* [Information shown]:
'''

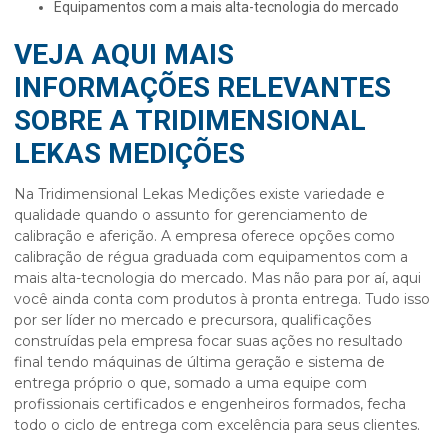
equipamentos com a mais alta-tecnologia do mercado
VEJA AQUI MAIS
INFORMAÇÕES RELEVANTES
SOBRE A TRIDIMENSIONAL
LEKAS MEDIÇÕES
Na Tridimensional Lekas Medições existe variedade e
qualidade quando o assunto for gerenciamento de
calibração e aferição. A empresa oferece opções como
calibração de régua graduada
com equipamentos com a
mais alta-tecnologia do mercado. Mas não para por aí, aqui
você ainda conta com produtos à pronta entrega. Tudo isso
por ser líder no mercado e precursora, qualificações
construídas pela empresa focar suas ações no resultado
final tendo máquinas de última geração e sistema de
entrega próprio o que, somado a uma equipe com
profissionais certificados e engenheiros formados, fecha
todo o ciclo de entrega com excelência para seus clientes.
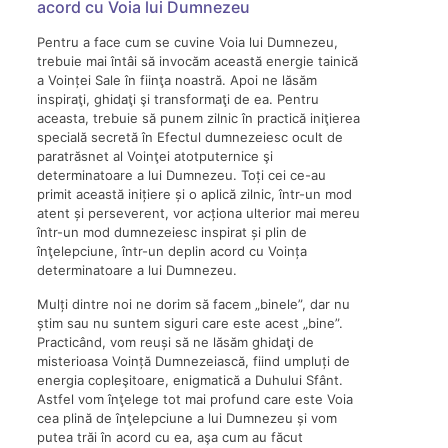
acord cu Voia lui Dumnezeu
Pentru a face cum se cuvine Voia lui Dumnezeu,
trebuie mai întâi să invocăm această energie tainică
a Voinței Sale în fiinţa noastră. Apoi ne lăsăm
inspiraţi, ghidaţi şi transformaţi de ea. Pentru
aceasta, trebuie să punem zilnic în practică iniţierea
specială secretă în Efectul dumnezeiesc ocult de
paratrăsnet al Voinţei atotputernice şi
determinatoare a lui Dumnezeu. Toți cei ce-au
primit această inițiere și o aplică zilnic, într-un mod
atent și perseverent, vor acționa ulterior mai mereu
într-un mod dumnezeiesc inspirat și plin de
înţelepciune, într-un deplin acord cu Voința
determinatoare a lui Dumnezeu.
Mulți dintre noi ne dorim să facem „binele”, dar nu
știm sau nu suntem siguri care este acest „bine”.
Practicând, vom reuși să ne lăsăm ghidaţi de
misterioasa Voință Dumnezeiască, fiind umpluți de
energia copleşitoare, enigmatică a Duhului Sfânt.
Astfel vom înţelege tot mai profund care este Voia
cea plină de înţelepciune a lui Dumnezeu și vom
putea trăi în acord cu ea, aşa cum au făcut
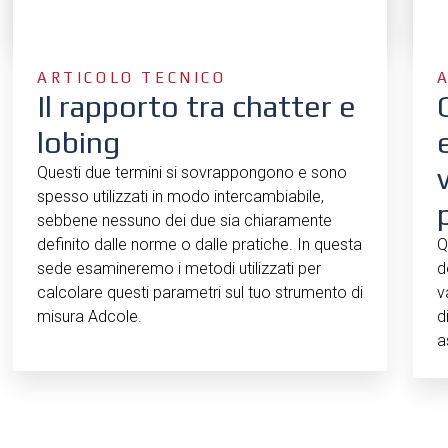
ARTICOLO TECNICO
Il rapporto tra chatter e
lobing
Questi due termini si sovrappongono e sono
spesso utilizzati in modo intercambiabile,
sebbene nessuno dei due sia chiaramente
definito dalle norme o dalle pratiche. In questa
Q
sede esamineremo i metodi utilizzati per
d
calcolare questi parametri sul tuo strumento di
v
misura Adcole.
d
a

'''

* [Prompt]: The lines above starting at the one that contains "aceasta, trebuie să" and ending at the one that contains "primit această inițiere" must be transcribed exactly, and no other lines may appear.

* [Answer space]:
aceasta, trebuie să punem zilnic în practică iniţierea
specială secretă în Efectul dumnezeiesc ocult de
paratrăsnet al Voinţei atotputernice şi
determinatoare a lui Dumnezeu. Toți cei ce-au
primit această inițiere și o aplică zilnic, într-un mod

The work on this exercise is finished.